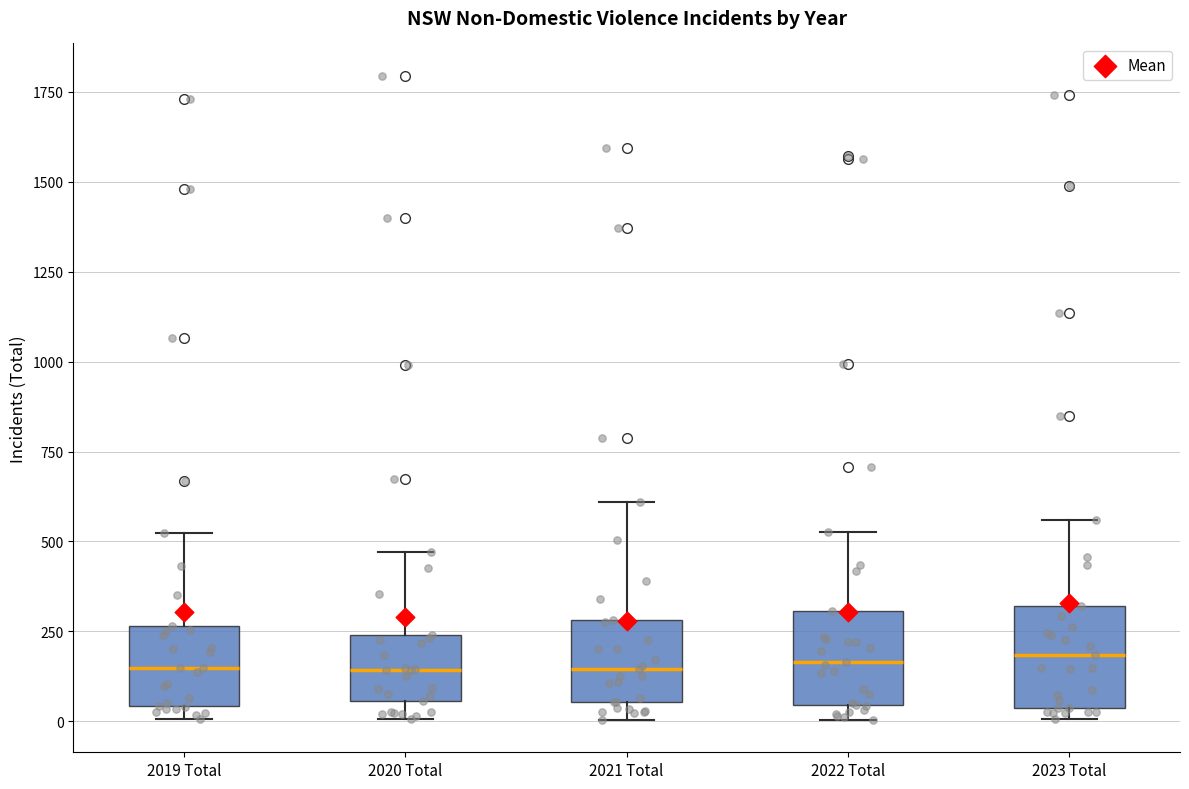

Where does the median line of the box for 2023 Total sit on the y-axis? The values are not printed on the chart, so give them approximately, as read against the axis.

200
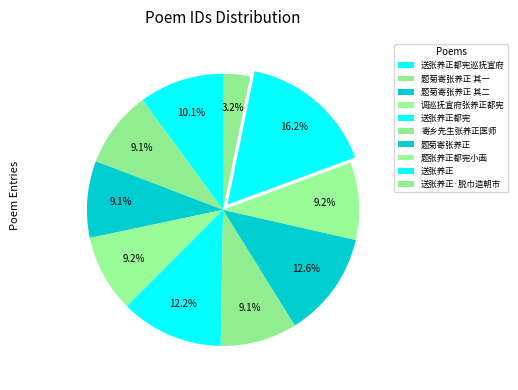

What percentage is NOT represented by 题菊寄张养正 其二?

90.9%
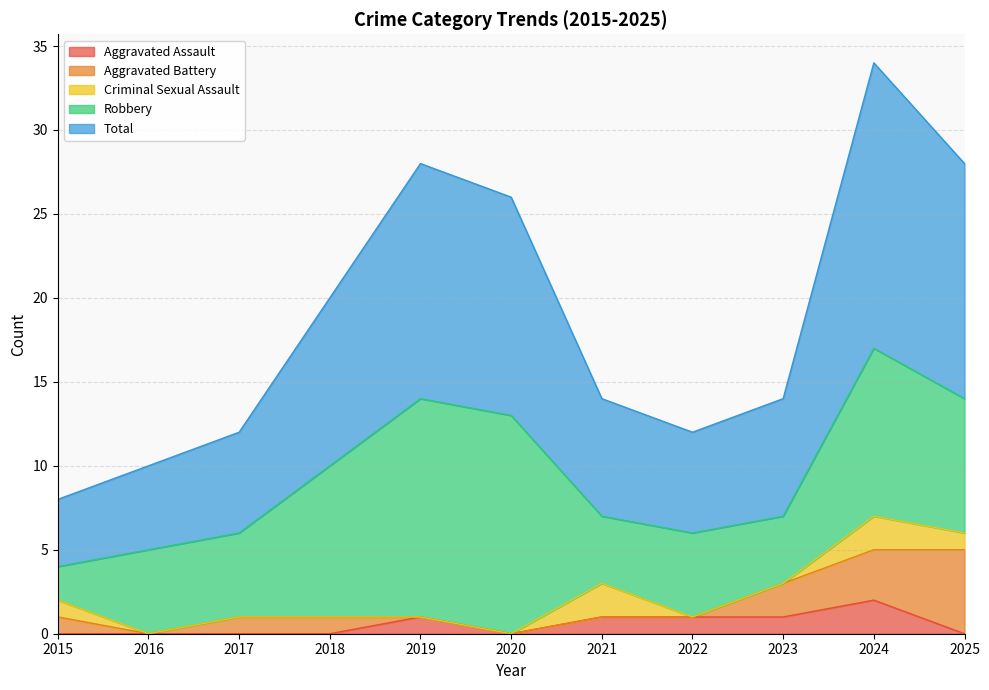

What is the sum of all Total values?

103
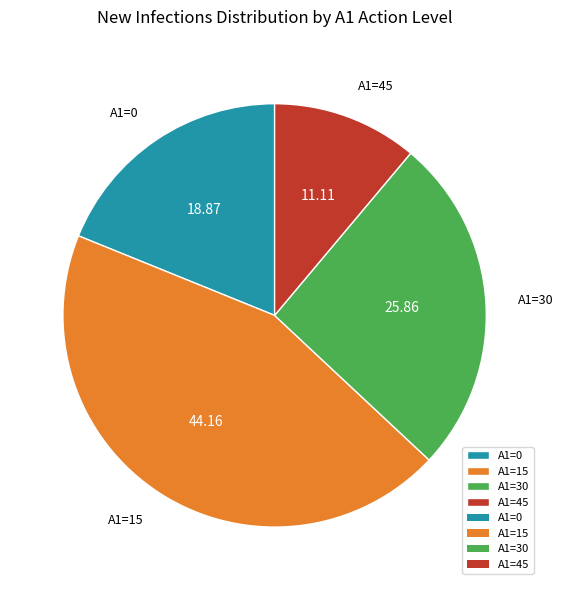

Combined, do A1=15 and A1=45 account for over 50%?

Yes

● ● ● ● ●

▶ _Assignment_
Tally the lines in the records above that contain the word "values", and give only the number.

▶ _Output of the task_
2